### Task instructions:
Exactly as written, print out each entry in the data, with no pictures.

[Stored entries]
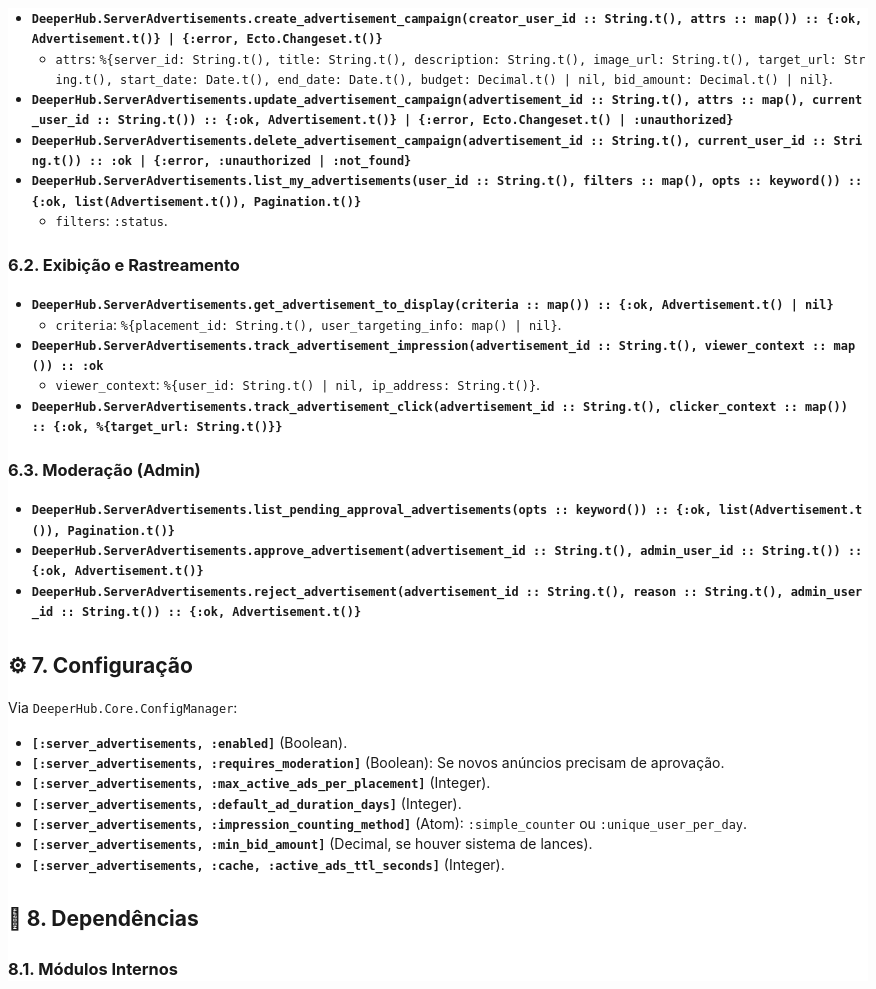 *   **`DeeperHub.ServerAdvertisements.create_advertisement_campaign(creator_user_id :: String.t(), attrs :: map()) :: {:ok, Advertisement.t()} | {:error, Ecto.Changeset.t()}`**
    *   `attrs`: `%{server_id: String.t(), title: String.t(), description: String.t(), image_url: String.t(), target_url: String.t(), start_date: Date.t(), end_date: Date.t(), budget: Decimal.t() | nil, bid_amount: Decimal.t() | nil}`.
*   **`DeeperHub.ServerAdvertisements.update_advertisement_campaign(advertisement_id :: String.t(), attrs :: map(), current_user_id :: String.t()) :: {:ok, Advertisement.t()} | {:error, Ecto.Changeset.t() | :unauthorized}`**
*   **`DeeperHub.ServerAdvertisements.delete_advertisement_campaign(advertisement_id :: String.t(), current_user_id :: String.t()) :: :ok | {:error, :unauthorized | :not_found}`**
*   **`DeeperHub.ServerAdvertisements.list_my_advertisements(user_id :: String.t(), filters :: map(), opts :: keyword()) :: {:ok, list(Advertisement.t()), Pagination.t()}`**
    *   `filters`: `:status`.

### 6.2. Exibição e Rastreamento

*   **`DeeperHub.ServerAdvertisements.get_advertisement_to_display(criteria :: map()) :: {:ok, Advertisement.t() | nil}`**
    *   `criteria`: `%{placement_id: String.t(), user_targeting_info: map() | nil}`.
*   **`DeeperHub.ServerAdvertisements.track_advertisement_impression(advertisement_id :: String.t(), viewer_context :: map()) :: :ok`**
    *   `viewer_context`: `%{user_id: String.t() | nil, ip_address: String.t()}`.
*   **`DeeperHub.ServerAdvertisements.track_advertisement_click(advertisement_id :: String.t(), clicker_context :: map()) :: {:ok, %{target_url: String.t()}}`**

### 6.3. Moderação (Admin)

*   **`DeeperHub.ServerAdvertisements.list_pending_approval_advertisements(opts :: keyword()) :: {:ok, list(Advertisement.t()), Pagination.t()}`**
*   **`DeeperHub.ServerAdvertisements.approve_advertisement(advertisement_id :: String.t(), admin_user_id :: String.t()) :: {:ok, Advertisement.t()}`**
*   **`DeeperHub.ServerAdvertisements.reject_advertisement(advertisement_id :: String.t(), reason :: String.t(), admin_user_id :: String.t()) :: {:ok, Advertisement.t()}`**

## ⚙️ 7. Configuração

Via `DeeperHub.Core.ConfigManager`:

*   **`[:server_advertisements, :enabled]`** (Boolean).
*   **`[:server_advertisements, :requires_moderation]`** (Boolean): Se novos anúncios precisam de aprovação.
*   **`[:server_advertisements, :max_active_ads_per_placement]`** (Integer).
*   **`[:server_advertisements, :default_ad_duration_days]`** (Integer).
*   **`[:server_advertisements, :impression_counting_method]`** (Atom): `:simple_counter` ou `:unique_user_per_day`.
*   **`[:server_advertisements, :min_bid_amount]`** (Decimal, se houver sistema de lances).
*   **`[:server_advertisements, :cache, :active_ads_ttl_seconds]`** (Integer).

## 🔗 8. Dependências

### 8.1. Módulos Internos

### Solution:
 *   **`DeeperHub.ServerAdvertisements.create_advertisement_campaign(creator_user_id :: String.t(), attrs :: map()) :: {:ok, Advertisement.t()} | {:error, Ecto.Changeset.t()}`**
    *   `attrs`: `%{server_id: String.t(), title: String.t(), description: String.t(), image_url: String.t(), target_url: String.t(), start_date: Date.t(), end_date: Date.t(), budget: Decimal.t() | nil, bid_amount: Decimal.t() | nil}`.
*   **`DeeperHub.ServerAdvertisements.update_advertisement_campaign(advertisement_id :: String.t(), attrs :: map(), current_user_id :: String.t()) :: {:ok, Advertisement.t()} | {:error, Ecto.Changeset.t() | :unauthorized}`**
*   **`DeeperHub.ServerAdvertisements.delete_advertisement_campaign(advertisement_id :: String.t(), current_user_id :: String.t()) :: :ok | {:error, :unauthorized | :not_found}`**
*   **`DeeperHub.ServerAdvertisements.list_my_advertisements(user_id :: String.t(), filters :: map(), opts :: keyword()) :: {:ok, list(Advertisement.t()), Pagination.t()}`**
    *   `filters`: `:status`.

### 6.2. Exibição e Rastreamento

*   **`DeeperHub.ServerAdvertisements.get_advertisement_to_display(criteria :: map()) :: {:ok, Advertisement.t() | nil}`**
    *   `criteria`: `%{placement_id: String.t(), user_targeting_info: map() | nil}`.
*   **`DeeperHub.ServerAdvertisements.track_advertisement_impression(advertisement_id :: String.t(), viewer_context :: map()) :: :ok`**
    *   `viewer_context`: `%{user_id: String.t() | nil, ip_address: String.t()}`.
*   **`DeeperHub.ServerAdvertisements.track_advertisement_click(advertisement_id :: String.t(), clicker_context :: map()) :: {:ok, %{target_url: String.t()}}`**

### 6.3. Moderação (Admin)

*   **`DeeperHub.ServerAdvertisements.list_pending_approval_advertisements(opts :: keyword()) :: {:ok, list(Advertisement.t()), Pagination.t()}`**
*   **`DeeperHub.ServerAdvertisements.approve_advertisement(advertisement_id :: String.t(), admin_user_id :: String.t()) :: {:ok, Advertisement.t()}`**
*   **`DeeperHub.ServerAdvertisements.reject_advertisement(advertisement_id :: String.t(), reason :: String.t(), admin_user_id :: String.t()) :: {:ok, Advertisement.t()}`**

## ⚙️ 7. Configuração

Via `DeeperHub.Core.ConfigManager`:

*   **`[:server_advertisements, :enabled]`** (Boolean).
*   **`[:server_advertisements, :requires_moderation]`** (Boolean): Se novos anúncios precisam de aprovação.
*   **`[:server_advertisements, :max_active_ads_per_placement]`** (Integer).
*   **`[:server_advertisements, :default_ad_duration_days]`** (Integer).
*   **`[:server_advertisements, :impression_counting_method]`** (Atom): `:simple_counter` ou `:unique_user_per_day`.
*   **`[:server_advertisements, :min_bid_amount]`** (Decimal, se houver sistema de lances).
*   **`[:server_advertisements, :cache, :active_ads_ttl_seconds]`** (Integer).

## 🔗 8. Dependências

### 8.1. Módulos Internos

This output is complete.